On June 8, the Blue Cross and Blue Shield Association announced its new Blue Distinction program which, according to the Association, includes the following components:

  • “Blue Distinction National Transparency Demonstration — A national transparency demonstration by 17 Blue Plans ensures that we are providing consumers with the most effective ways to learn about absolute and relative healthcare costs.
  • Blue Distinction CentersSM — The Blue Distinction Centers identify quality providers of bariatric surgery, cardiac care and transplant services nationwide.
  • Blue Distinction Provider Measurement and Improvement ProgramSM — The Blue Distinction Provider Measurement and Improvement Program integrates provider performance metrics from public sources into a national framework for improving healthcare quality.”

H.R. 4859 hearing

The Federal Workforce and Agency Organization subcommittee of the House Government Reform Committee held a second hearing today on H.R. 4859, the Federal Family Health Information Technology Act, which Chairman Jon Porter (R NV) and Rep. Lacey Clay (D MO) have sponsored. Chaiman Porter indicated that he plans to markup the bill soon.

New blockbuster drugs on the horizon

Diabetes cases have been surging in the United States and around the world. Pfizer will begin marketing an inhalable form of insulin called Exubera in July 2006. The short acting treatment will not entirely replace insulin injections. Analysts have predicated a $1 billion market for this drug and insurers are expected to place it in the highest copayment tier according to the Wall Street Journal’s report (subscription wall).

Merck and Novartis meanwhile are reported close to FDA approval of a new class of drugs called a DPP-4 inhibitor to treat diabetes 2. (Diabetes 2 used to be called adult onset diabetes; except in severe cases it does not require insulin therapy. The name Diabetes 2 is now used because many younger people are contracting the disease due in part to to obesity problems. Diabetes 1 previously was called juvenile onset diabetes and always requires insulin therapy.) The DPP-4 inhibitors work to decrease blood sugar levels, rather than increase insulin production, the objective of current diabetes drugs.

Merck’s drug is called Januvia and FDA approval is anticipated in the fall.

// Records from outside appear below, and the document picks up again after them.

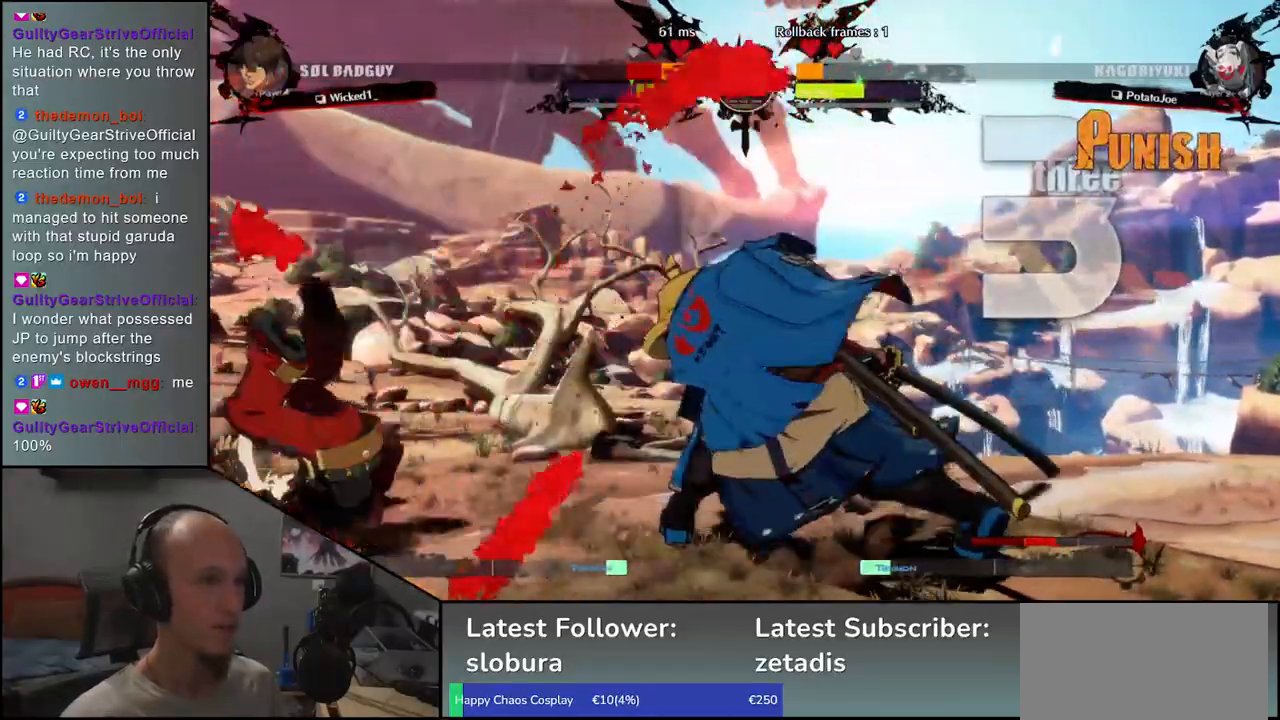
{"buttons": [], "left_stick": "center", "events": []}
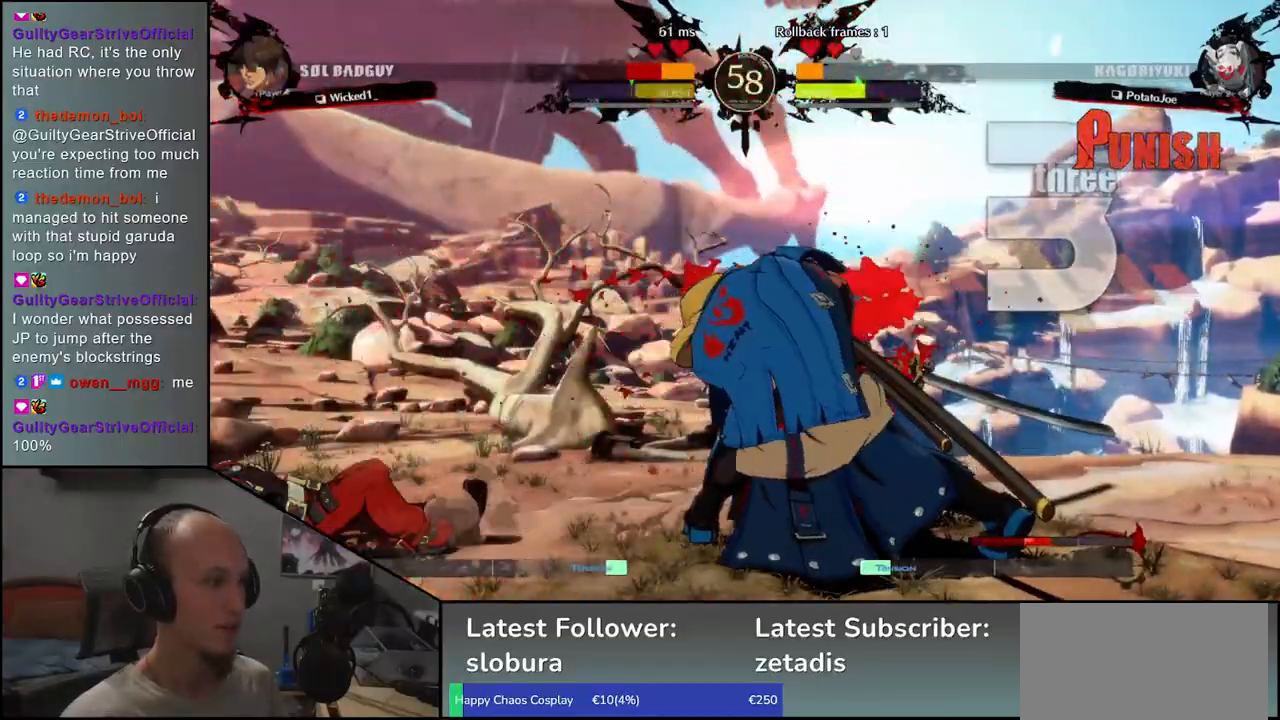
{"buttons": ["SQUARE"], "left_stick": "left", "events": [[50, "left_stick", "right"], [150, "left_stick", "left"], [200, "SQUARE", "down"]]}
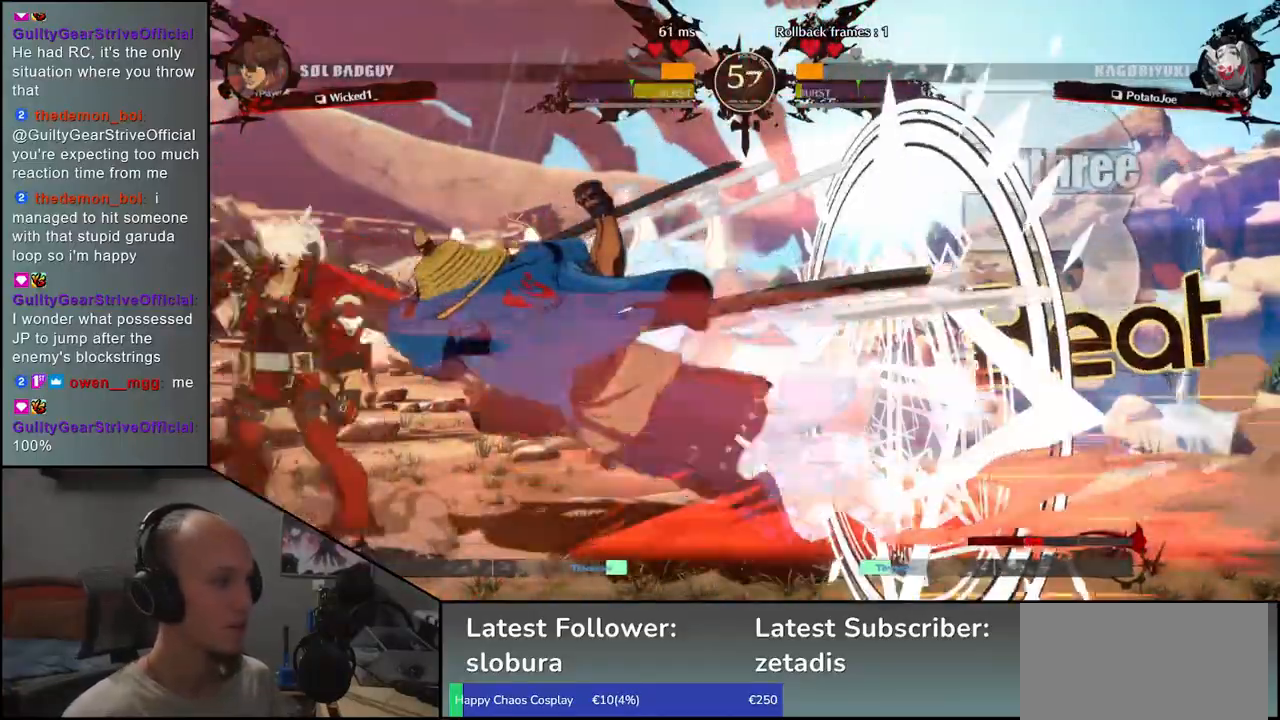
{"buttons": [], "left_stick": "center", "events": [[100, "SQUARE", "up"], [133, "left_stick", "center"]]}
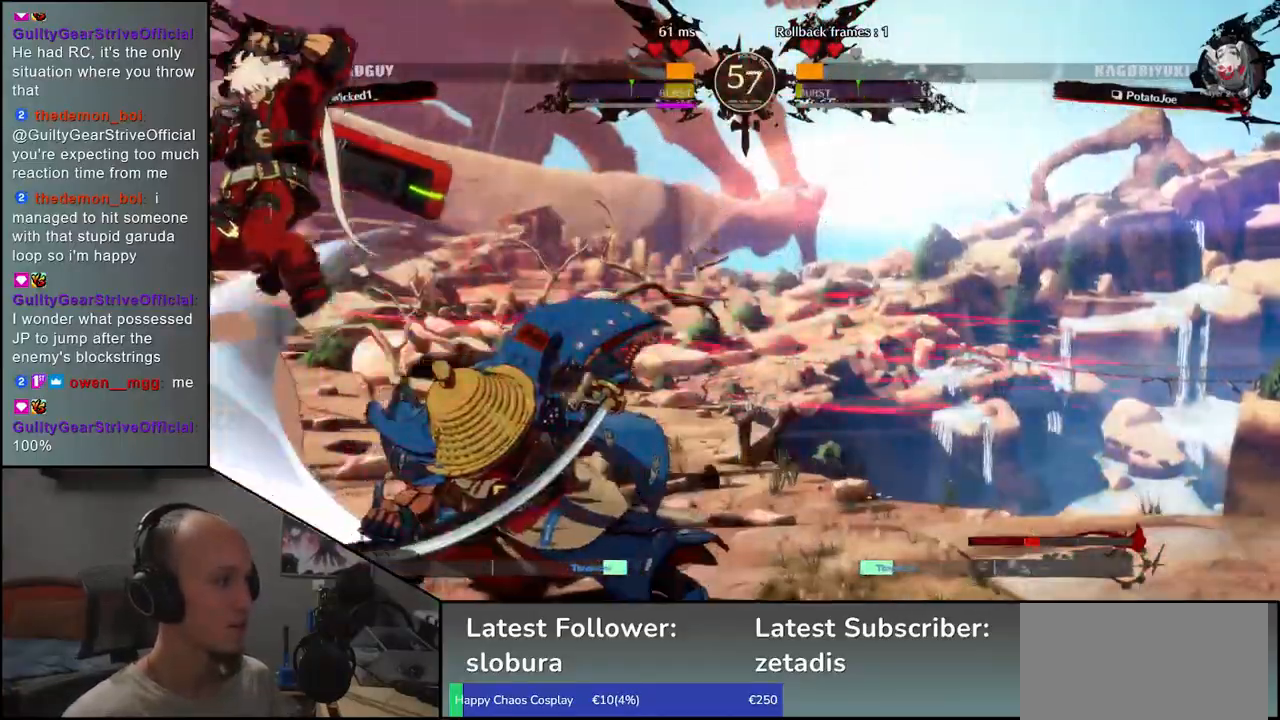
{"buttons": [], "left_stick": "center", "events": [[267, "R1", "down"], [350, "R1", "up"], [450, "R1", "down"], [500, "R1", "up"]]}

Novartis’s drug is called Galvus and FDA approval is expected next year. Both drugs could achieve annual sales over $1 billion according to the Wall Street Journal report.

What’s more, Japanese researchers have announced a possible breakthrough in Alzheimer’s Disease treatment — a gene based vaccine that has worked on mice without causing the brain swelling problem that a previous experimental vaccine caused. Next step – monkey tests and then humans.

VA Security Breach Update

The Veterans Affairs Department’s Secretary sent a letter to all veterans last week about the massive security breach caused by the theft of an employee’s laptop. An enclosure to the letter explains that the Department is taking the following remedial measures:

The Department of Veterans Affairs is working with the President’s Identity Theft Task Force, the Department of Justice and the Federal Trade Commission to investigate this data breach and to develop safeguards against similar incidents. The Department of Veterans Affairs has directed all VA employees to complete the “VA Cyber Security Awareness Training Course” and complete the separate “General Employee Privacy Awareness Course” by June 30, 2006. In addition, the Department of Veterans Affairs will immediately be conducting an inventory and review of all current positions requiring access to sensitive VA data and require all employees requiring access to sensitive VA data to undergo an updated National Agency Check and Inquiries (NACI) and/or a Minimum Background Investigation (MBI) depending on the level of access required by the responsibilities associated with their position. Appropriate law enforcement agencies, including the Federal Bureau of Investigation and the Inspector General of the Department of Veterans Affairs, have launched full-scale investigations into this matter.

More details on these remedial measures can be found in the testimony given before the House Government Reform Committee on June 8. Today’s Washington Post features an interesting article about the wider impact that this security breach is having on employees who work at home (telework).